E) EXCHANGE TRANSFUSION
1) Exchange transfusion is less effective in removing substantial amounts of drug, but may be useful in infants in whom hemodialysis and hemoperfusion is difficult. 2) Several reports suggest single and triple volume exchange transfusions are a potentially useful alternative to hemodialysis, hemoperfusion, and repetitive oral charcoal in the critically ill newborn and premature neonate suffering from the theophylline overdose (Shannon & Lovejoy, 1992; Henry et al, 1991; Barazarte et al, 1992) Osborn et al, 1993). 3) CASE REPORT a) A newborn with a serum theophylline level of 93.3 micrograms/milliliter was treated with triple volume whole blood exchange transfusion (total exchange volume 600 milliliters) successfully. b) Pre-exchange elimination half-life of theophylline was 39 hours; postexchange was 9.2 hours. Serum theophylline concentration was decreased to 37.8 micrograms/milliliter (Shannon & Lovejoy, 1992).
F) PLASMAPHERESIS
1) Plasmapheresis should not be used instead of hemoperfusion or hemodialysis in theophylline intoxication as it offers little compared with endogenous clearance (Bania et al, 1992). 2) Laussen et al (1991) report a 14-year-old female treated with plasmapheresis (using a PF1000 plasmafilter and a veno-venous extracorporeal circuit), charcoal hemoperfusion, and multiple dose activated charcoal for severe theophylline toxicity. a) TREATMENT - The serum theophylline concentration fell from 100 to 64 milligrams/liter during the 3 hour procedure (Laussen et al, 1991).

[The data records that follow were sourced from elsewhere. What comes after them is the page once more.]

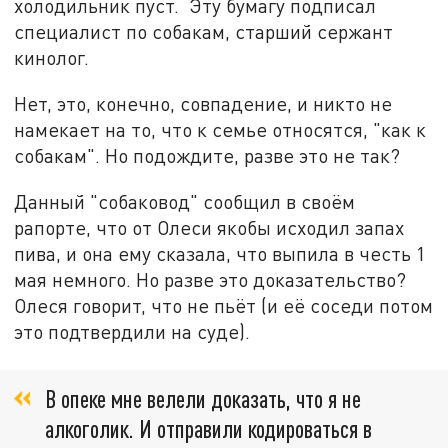
холодильник пуст. Эту бумагу подписал
специалист по собакам, старший сержант
кинолог.
Нет, это, конечно, совпадение, и никто не
намекает на то, что к семье относятся, "как к
собакам". Но подождите, разве это не так?
Данный "собаковод" сообщил в своём
рапорте, что от Олеси якобы исходил запах
пива, и она ему сказала, что выпила в честь 1
мая немного. Но разве это доказательство?
Олеся говорит, что не пьёт (и её соседи потом
это подтвердили на суде).
В опеке мне велели доказать, что я не
алкоголик. И отправили кодироваться в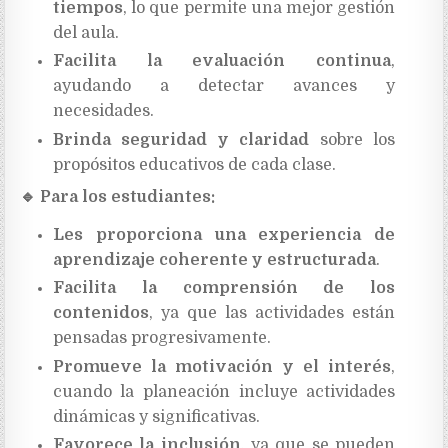
tiempos
, lo que permite una mejor gestión
del aula.
Facilita la evaluación continua
,
ayudando a detectar avances y
necesidades.
Brinda seguridad y claridad
sobre los
propósitos educativos de cada clase.
🔹
Para los estudiantes:
Les proporciona una experiencia de
aprendizaje coherente y estructurada
.
Facilita la comprensión de los
contenidos
, ya que las actividades están
pensadas progresivamente.
Promueve la motivación y el interés
,
cuando la planeación incluye actividades
dinámicas y significativas.
Favorece la inclusión
, ya que se pueden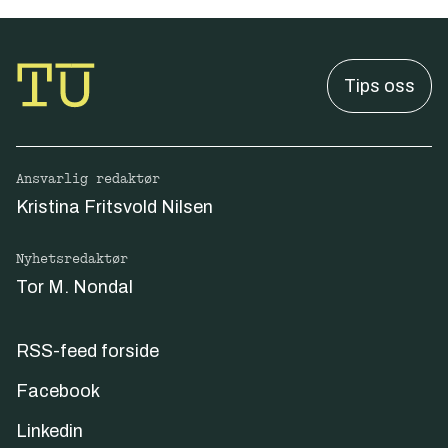
Tips oss
Ansvarlig redaktør
Kristina Fritsvold Nilsen
Nyhetsredaktør
Tor M. Nondal
RSS-feed forside
Facebook
Linkedin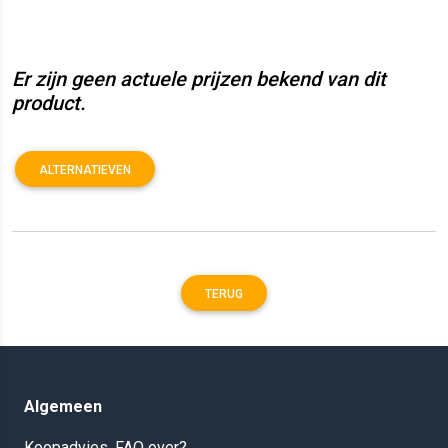
Er zijn geen actuele prijzen bekend van dit
product.
ALTERNATIEVEN
TERUG
Algemeen
Koopadvies, FAQ over?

She subsequently underwent 6 hours of charcoal hemoperfusion. b) The serum theophylline concentration at the end of the charcoal hemoperfusion procedure was 17.5 milligrams/liter. c) Approximately 3 hours into the hemoperfusion, she was extubated and begun on 12.5 grams of activated charcoal and 7.5 grams of magnesium sulfate by nasogastric tube every hour until charcoal appeared in stool. d) ESTIMATED HALF-LIFE - The calculated elimination half-lives during plasmapheresis and hemoperfusion were 1.4 hours and 1.7 hours, respectively.
G) DIURESIS
1) Since only small amounts of unchanged theophylline are excreted by the kidneys, forced diuresis is ineffective in enhancing elimination.
H) PERITONEAL DIALYSIS
1) Peritoneal dialysis was ineffective, with theophylline clearances of 5 milliliters/minute (Miceli, 1980) and 10 to 49 milliliters/minute (Hendeles & Weinberger, 1980) being reported.
I) PREGNANCY
1) If the fetus develops severe distress, then hemoperfusion or hemodialysis of the mother should be considered. 2) Prematurity and low birth weights in newborns, hypotension and vaginal bleeding in the mother, and premature contractions or labor during or immediately after hemodialysis have been reported. 3) Hemodialysis in pregnant patients should include the use of isolated ultrafiltration for volume removal, the support of blood pressure with albumin, the use of a dialysate containing glucose and bicarbonate, and the use of low-dose heparin regimen (Nissenson, 1981). 4) Hemodialysis performed on a 21-year-old pregnant woman resulted in mild uterine contractions immediately following dialysis which terminated spontaneously after four hours. a) Fetal heart tones were not audible during dialysis or for fourteen hours after dialysis but were heard again approximately 30 hours after admission. b) The patient delivered a normal, full-term viable baby four months later (Kurtz et al, 1966).